Política
Projeto propõe sistema nacional de rastreabilidade para combater adulteração de bebidas destiladas
Proposta prevê identificação única, protocolo de emergência e punições mais rigorosas para fraudes com bebidas alcoólicas
O Projeto de Lei 5661/25 estabelece novas medidas para o controle, fiscalização e prevenção da adulteração de bebidas alcoólicas no Brasil, além de criar um protocolo nacional para emergências de saúde provocadas por produtos falsificados.
De autoria da deputada Ana Paula Lima (PT-SC), a proposta institui o Sistema Nacional de Rastreabilidade de Bebidas Destiladas, sob coordenação da Agência Nacional de Vigilância Sanitária (Anvisa), em parceria com a Receita Federal, órgãos estaduais e municipais de vigilância sanitária e forças de segurança.
Pelo texto, todas as bebidas destiladas com teor alcoólico superior a 13% produzidas ou comercializadas no País deverão possuir um sistema de identificação único, como um código QR nas embalagens.
A medida permitirá que o consumidor verifique a origem, composição e autenticidade do produto por meio de um aplicativo gratuito da Anvisa, a ser desenvolvido para essa finalidade.
"O país enfrentou recentemente uma grave crise de saúde pública decorrente de episódios de intoxicação pelo consumo de bebidas fraudadas com metanol", justifica Ana Paula Lima. "Essas ocorrências evidenciaram as fragilidades estruturais na fiscalização e na rastreabilidade das bebidas alcoólicas comercializadas no país", acrescenta.
A deputada ressalta ainda que, além de prejudicar consumidores e a indústria formal, a prática impõe um elevado custo social ao Sistema Único de Saúde (SUS), que precisa lidar com emergências toxicológicas de rápida evolução clínica.
Emergências
Além do reforço na fiscalização, o projeto também prevê o atendimento às vítimas.
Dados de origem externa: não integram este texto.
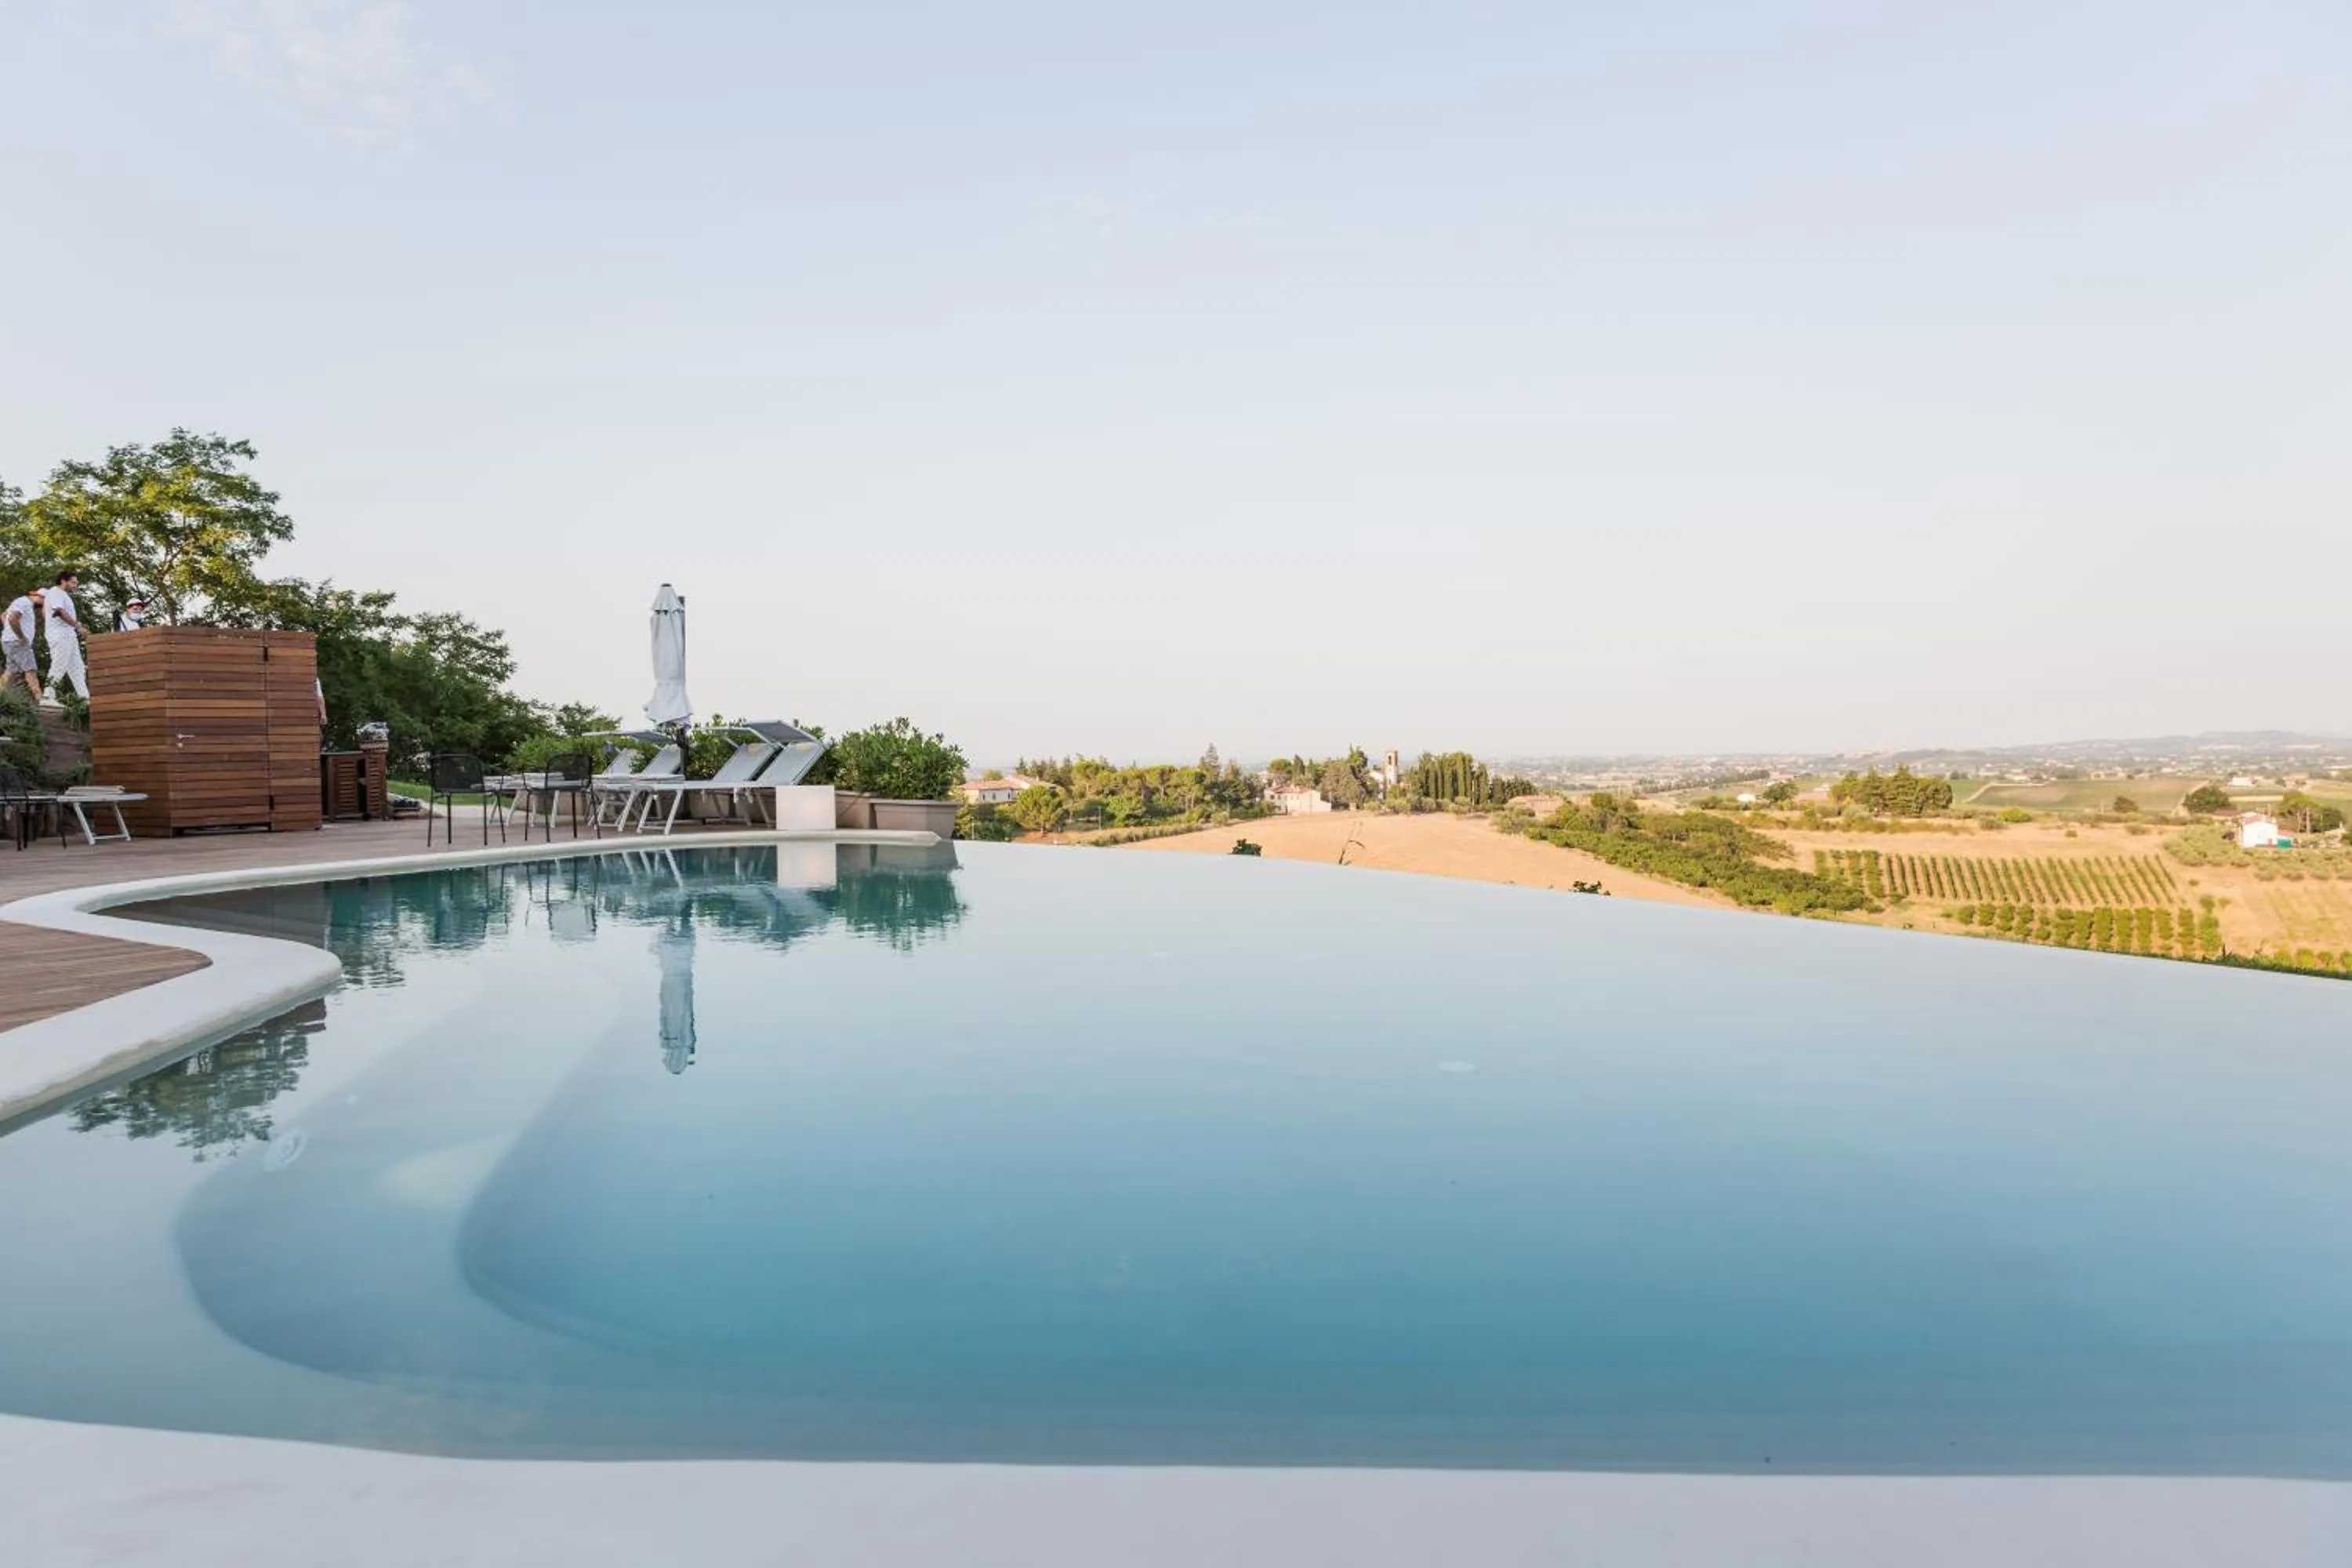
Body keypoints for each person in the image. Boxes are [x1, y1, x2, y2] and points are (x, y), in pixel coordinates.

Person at [42, 570, 89, 702]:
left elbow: (48, 613)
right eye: (73, 583)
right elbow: (59, 611)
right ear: (63, 581)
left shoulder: (64, 595)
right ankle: (48, 696)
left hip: (69, 636)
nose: (75, 586)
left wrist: (76, 625)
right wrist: (77, 626)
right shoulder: (56, 592)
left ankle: (85, 698)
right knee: (59, 664)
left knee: (78, 668)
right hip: (60, 636)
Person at [2, 586, 44, 703]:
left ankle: (0, 695)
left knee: (10, 672)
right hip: (18, 643)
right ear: (38, 596)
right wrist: (20, 636)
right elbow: (12, 618)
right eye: (44, 600)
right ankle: (40, 699)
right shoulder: (23, 602)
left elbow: (3, 616)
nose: (44, 604)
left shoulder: (22, 603)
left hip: (10, 641)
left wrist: (9, 632)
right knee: (31, 670)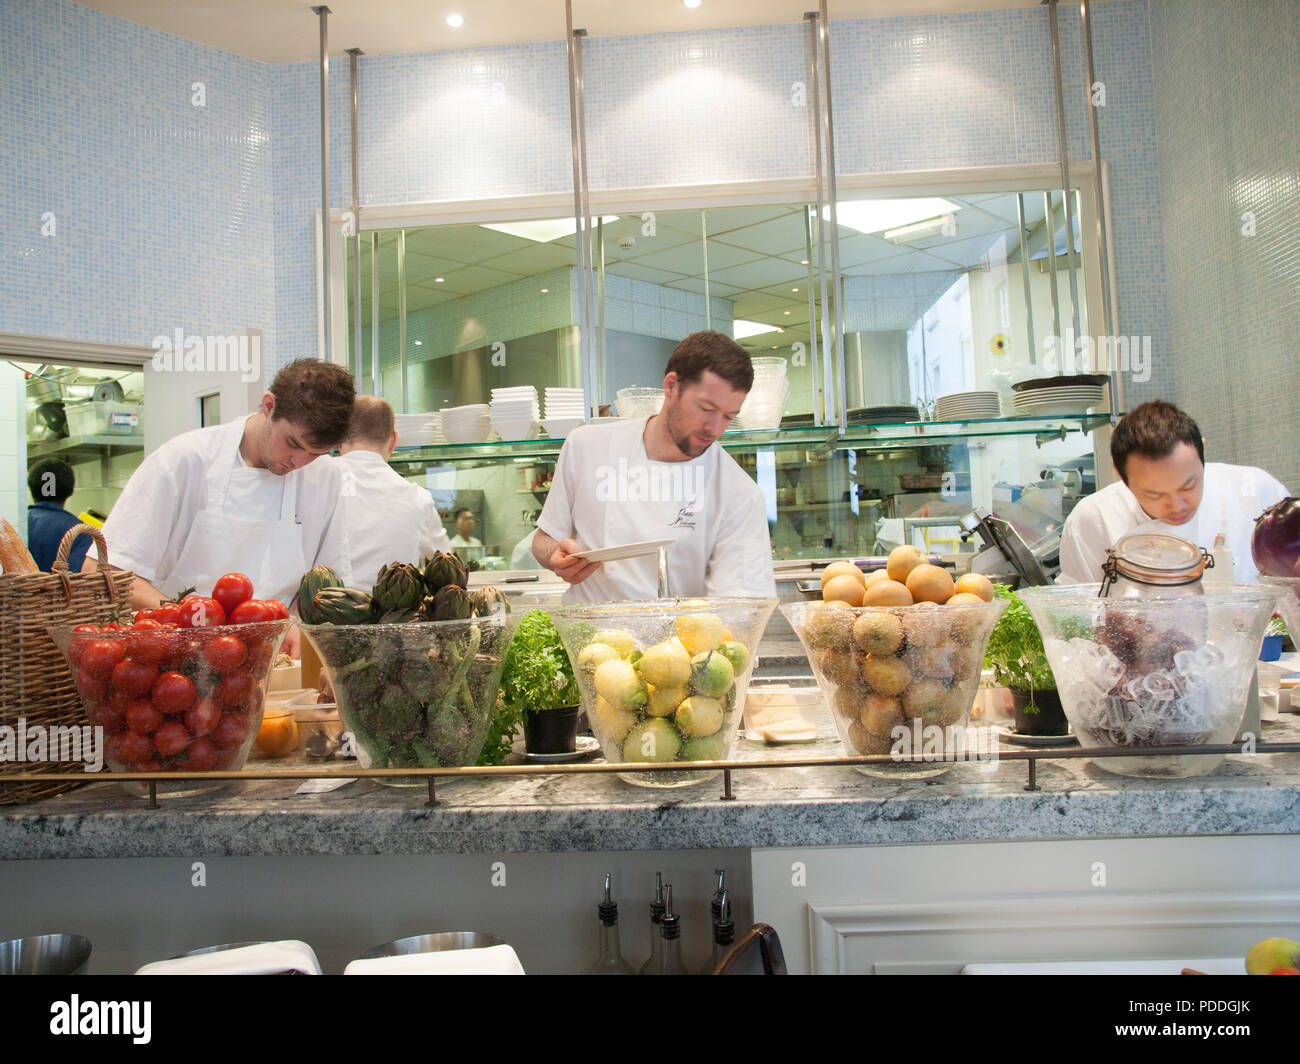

O Ministério da Saúde deverá instituir um protocolo nacional para tratar intoxicações por metanol e outros álcoois tóxicos.
Para garantir o tratamento adequado, a proposta cria o Estoque Estratégico Nacional de Antídotos, com medicamentos como fomepizol e etanol medicinal, que deverão ser distribuídos de forma a chegar a qualquer região em até seis horas.
O texto também determina a obrigatoriedade de notificação imediata de casos suspeitos de intoxicação por parte de hospitais, autoridades sanitárias e estabelecimentos onde a bebida foi consumida.
Punições mais rigorosas
O projeto altera o Código Penal para aumentar as penas de quem adultera bebidas alcoólicas. Se a fraude resultar em morte, a pena de reclusão pode chegar a 30 anos.
Estabelecimentos comerciais que venderem produtos adulterados também responderão solidariamente pelos danos causados aos consumidores.
"O projeto traduz o compromisso do Estado brasileiro com a proteção da vida e da saúde e representa um passo decisivo para garantir maior segurança sanitária à população", afirma Ana Paula Lima.
Próximos passos
A proposta será analisada pelas comissões de Indústria, Comércio e Serviços; de Defesa do Consumidor; de Saúde; de Finanças e Tributação; e de Constituição e Justiça e de Cidadania, antes de ser votada pelo Plenário da Câmara.
Para se tornar lei, o texto precisa ser aprovado pelos deputados e senadores.